How to clean coins

Whether your coins are copper or silver, new or old, this guide will give you handy tips on how to clean coins and make sure any collectables look their best!

Updated

How to clean coins

Coins can pick up a lot of dirt over time. Whether you’re hoping to brighten up your old change or bring a shine to a collectible, there are various methods that provide an effective cleaning solution – but before you start, you need to ask yourself if you should clean your coins. This easy guide will firstly help you decide whether cleaning your coins is appropriate, and then explains how to clean a coin safely and effectively in seven simple steps.

One easy method for cleaning everyday pocket change is to place your coins in an airtight jar of distilled water and sand. Simply seal the jar and shake vigorously to brighten your coins up. Be warned, however, that this method relies on abrasion and is not suitable for valuable, antique, or collectible coins.

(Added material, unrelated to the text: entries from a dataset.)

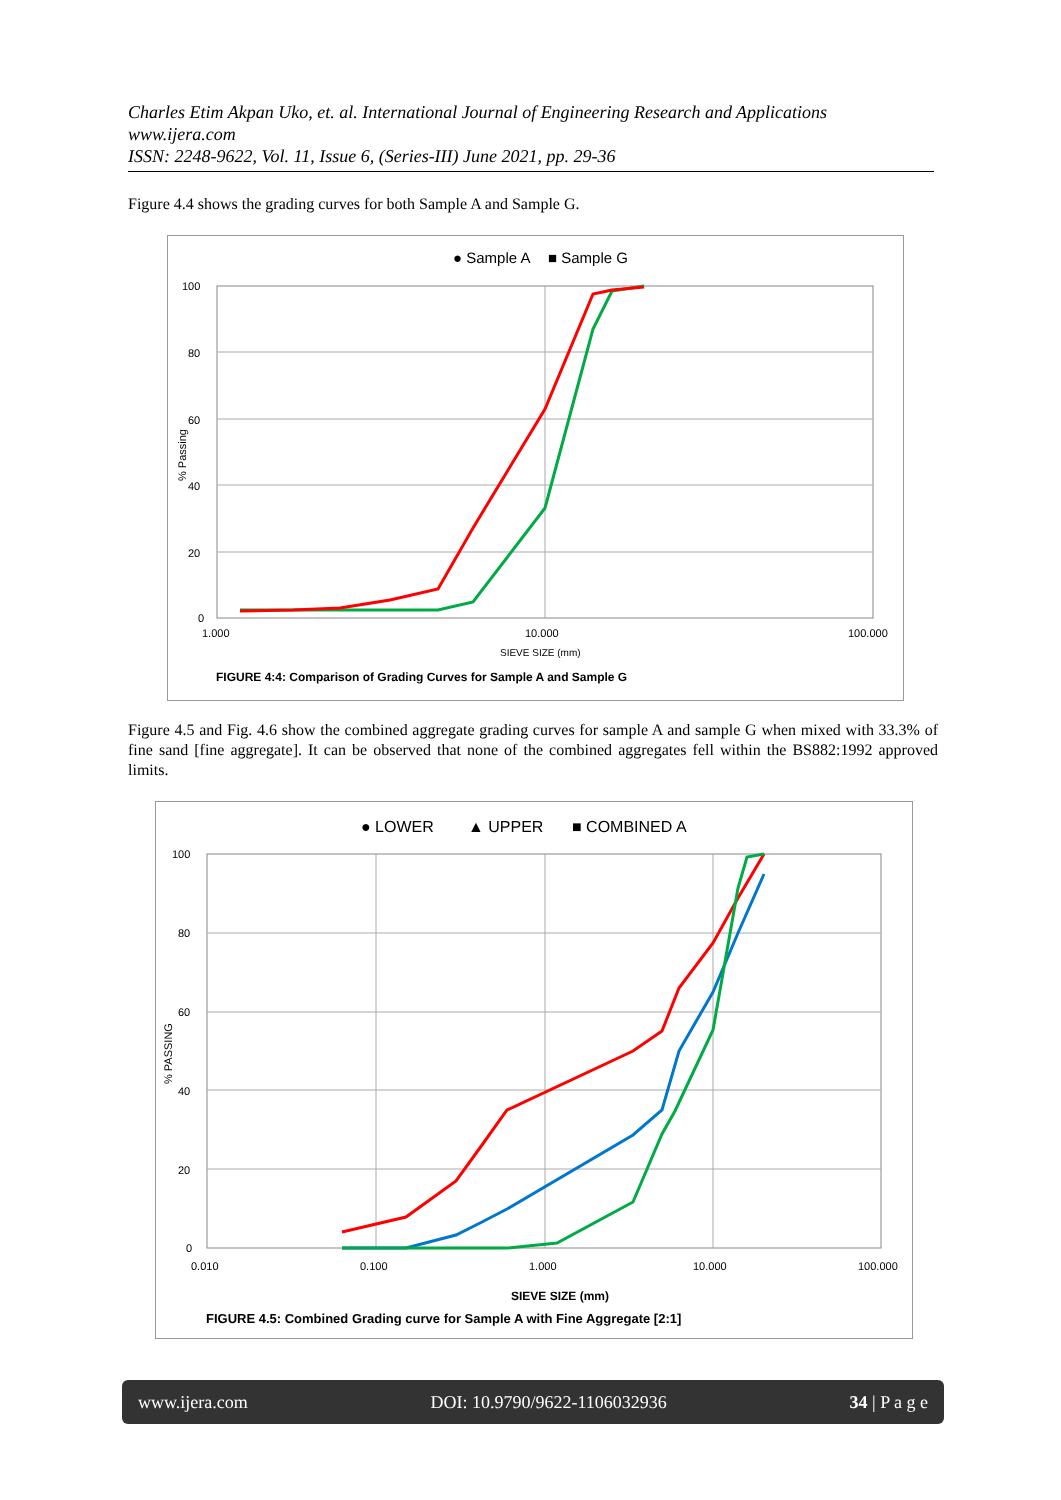Charles Etim Akpan Uko, et. al. International Journal of Engineering Research and Applications
www.ijera.com
ISSN: 2248-9622, Vol. 11, Issue 6, (Series-III) June 2021, pp. 29-36
Figure 4.4 shows the grading curves for both Sample A and Sample G.
● Sample A
■ Sample G
100
80
60
40
20
0
1.000
10.000
100.000
SIEVE SIZE (mm)
% Passing
FIGURE 4:4: Comparison of Grading Curves for Sample A and Sample G
Figure 4.5 and Fig. 4.6 show the combined aggregate grading curves for sample A and sample G when mixed with 33.3% of fine sand [fine aggregate]. It can be observed that none of the combined aggregates fell within the BS882:1992 approved limits.
● LOWER
▲ UPPER
■ COMBINED A
100
80
60
40
20
0
0.010
0.100
1.000
10.000
100.000
SIEVE SIZE (mm)
% PASSING
FIGURE 4.5: Combined Grading curve for Sample A with Fine Aggregate [2:1]
www.ijera.com DOI: 10.9790/9622-1106032936 34 | P a g e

Cleaning Old Coins: Should You Do It?

If your coins are collectibles, or antiques you might want to sell or trade in the future, you should first ask a specialist for advice. You don’t want to reduce the value of a coin by cleaning it.

However, if you are simply collecting coins as a hobby, and do not intend to ever sell or trade your coins, then yes, feel free to make your coins bright and shiny. As it circulates from hand to hand, coins do pick up germs, so cleaning coins will make it more hygienic to handle them. If a child is starting a collection, using coins that are in regular circulation, you may want to clean these coins to make the hobby more hygienic for the child.

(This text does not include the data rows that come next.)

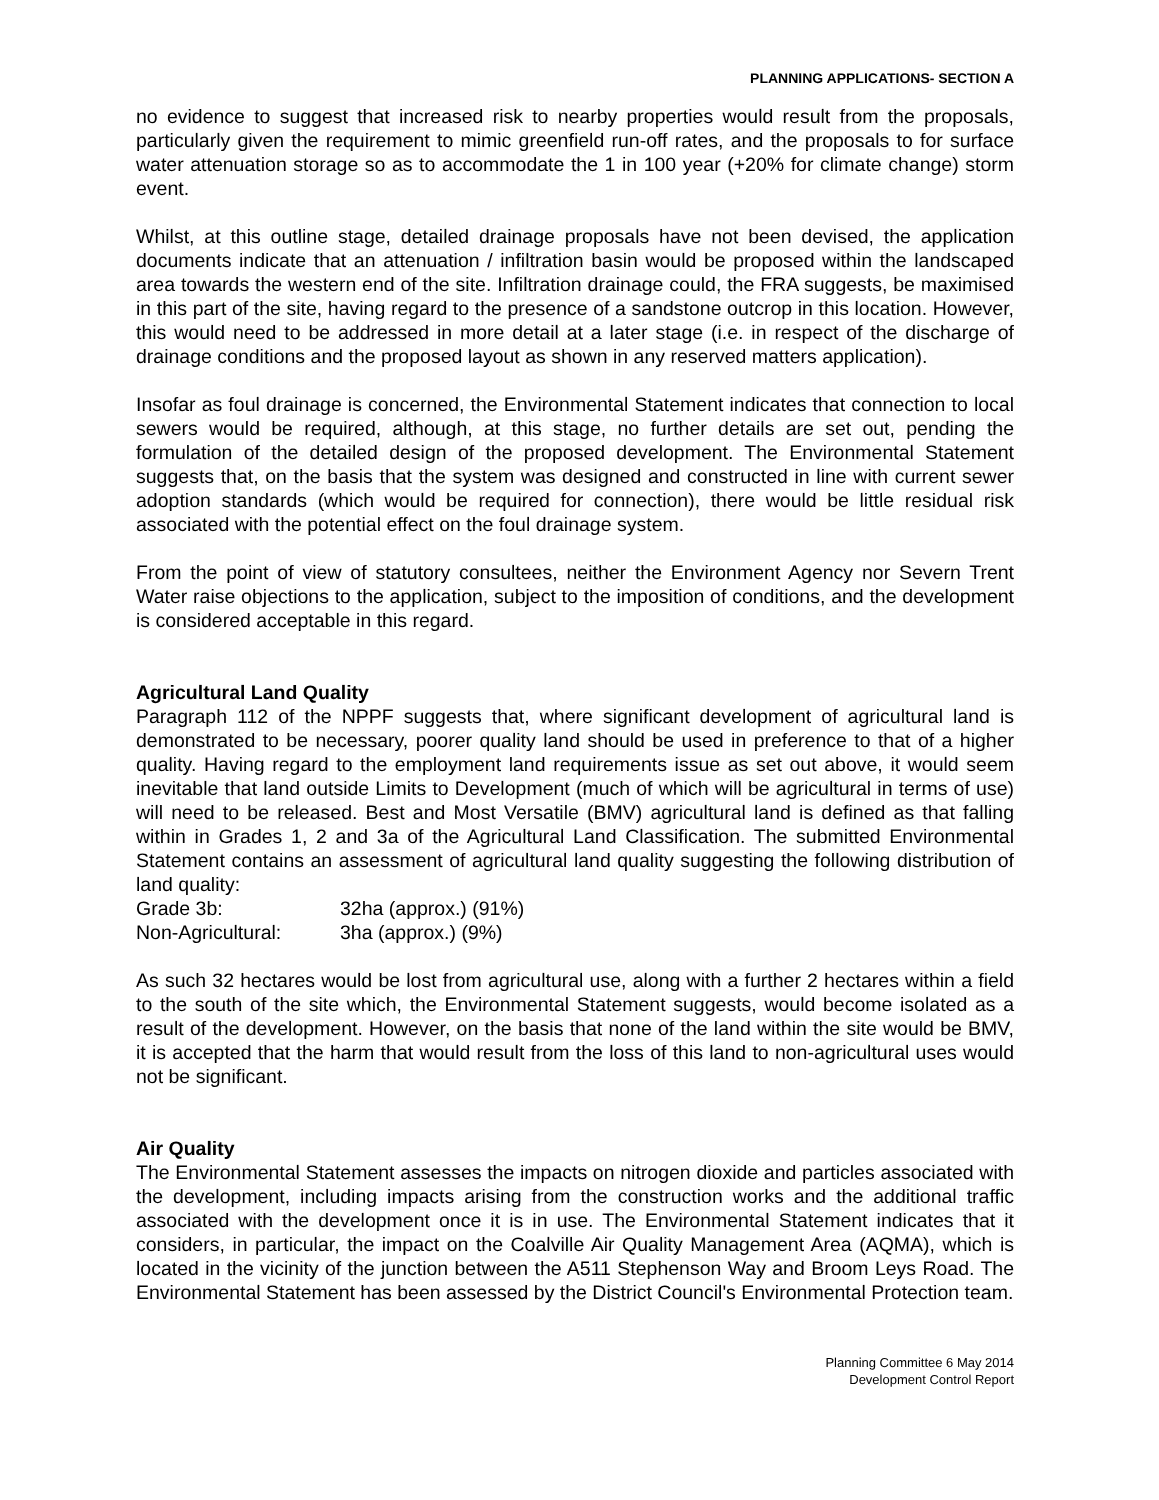PLANNING APPLICATIONS- SECTION A
no evidence to suggest that increased risk to nearby properties would result from the proposals, particularly given the requirement to mimic greenfield run-off rates, and the proposals to for surface water attenuation storage so as to accommodate the 1 in 100 year (+20% for climate change) storm event.
Whilst, at this outline stage, detailed drainage proposals have not been devised, the application documents indicate that an attenuation / infiltration basin would be proposed within the landscaped area towards the western end of the site. Infiltration drainage could, the FRA suggests, be maximised in this part of the site, having regard to the presence of a sandstone outcrop in this location. However, this would need to be addressed in more detail at a later stage (i.e. in respect of the discharge of drainage conditions and the proposed layout as shown in any reserved matters application).
Insofar as foul drainage is concerned, the Environmental Statement indicates that connection to local sewers would be required, although, at this stage, no further details are set out, pending the formulation of the detailed design of the proposed development. The Environmental Statement suggests that, on the basis that the system was designed and constructed in line with current sewer adoption standards (which would be required for connection), there would be little residual risk associated with the potential effect on the foul drainage system.
From the point of view of statutory consultees, neither the Environment Agency nor Severn Trent Water raise objections to the application, subject to the imposition of conditions, and the development is considered acceptable in this regard.
Agricultural Land Quality
Paragraph 112 of the NPPF suggests that, where significant development of agricultural land is demonstrated to be necessary, poorer quality land should be used in preference to that of a higher quality. Having regard to the employment land requirements issue as set out above, it would seem inevitable that land outside Limits to Development (much of which will be agricultural in terms of use) will need to be released. Best and Most Versatile (BMV) agricultural land is defined as that falling within in Grades 1, 2 and 3a of the Agricultural Land Classification. The submitted Environmental Statement contains an assessment of agricultural land quality suggesting the following distribution of land quality:
Grade 3b: 32ha (approx.) (91%)
Non-Agricultural: 3ha (approx.) (9%)
As such 32 hectares would be lost from agricultural use, along with a further 2 hectares within a field to the south of the site which, the Environmental Statement suggests, would become isolated as a result of the development. However, on the basis that none of the land within the site would be BMV, it is accepted that the harm that would result from the loss of this land to non-agricultural uses would not be significant.
Air Quality
The Environmental Statement assesses the impacts on nitrogen dioxide and particles associated with the development, including impacts arising from the construction works and the additional traffic associated with the development once it is in use. The Environmental Statement indicates that it considers, in particular, the impact on the Coalville Air Quality Management Area (AQMA), which is located in the vicinity of the junction between the A511 Stephenson Way and Broom Leys Road. The Environmental Statement has been assessed by the District Council's Environmental Protection team.
Planning Committee 6 May 2014
Development Control Report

How to Clean Old Coins and Dirty Coins

If you do decide to clean your coins, there are various tried-but-true methods you can use. Never use jewellery cleaner or a metal polish, as these are quite harsh and will damage your coin. Always use a cloth or fabric on your coins, and not a tissue, paper towel, or other paper-based material – these can scratch the surface of your coin. And always start by washing your hands with soap and water, to remove any oil or grit from your fingers.

  • Run cold water over your coins — You might want to start simply by holding the coins under the tap and running cold water over them This will start to knock away any dirt or grit that is encrusted on your coins. Faster-running water is more effective.
  • Soak your coins in warm soapy water — Add a squirt of mild dishwashing detergent to a plastic container filled with warm tap water. Rub each coin inside this soapy bath to work off any dirt or grit. Don’t put all your coins in here at once. Work on them individually, and do not use a metal or ceramic bowl, as this can also scratch your coins.
  • Use a toothpick or extra soft-bristled toothbrush to work off encrusted dirt — Either of these, in combination with warm soapy water, can be useful to pick off dirt or corrosion stuck on your coins.
  • Soak dirtier coins in a cup of white vinegar — The acid in vinegar is great at dissolving stubborn stains or corrosion. You can soak the coins for at least 30 minutes, a few hours, or even overnight.
  • Rinse under hot running water — After soaking, make sure to rinse off any soap residue or vinegar with hot or warm running water. Take care not to scald yourself with the hot water.
  • A final rinse with distilled water adds shine — Distilled water is free of any impurities or minerals, so it can rinse away any contaminants in tap water. One by one, swish each coin around in a plastic container filled with distilled water.
  • Pat or air-dry on a soft towel – Do not rub your coins dry. Pat them dry to remove, and let the air do the rest. If the final rinse was with distilled water, just let them air-dry without any patting.

So long as you are aware of the effect on their collectible value, you can now clean your coins with any of these easy methods. With just a few simple steps, you can remove the dirt, grime, and germs from your coins and leave them looking shiny and new.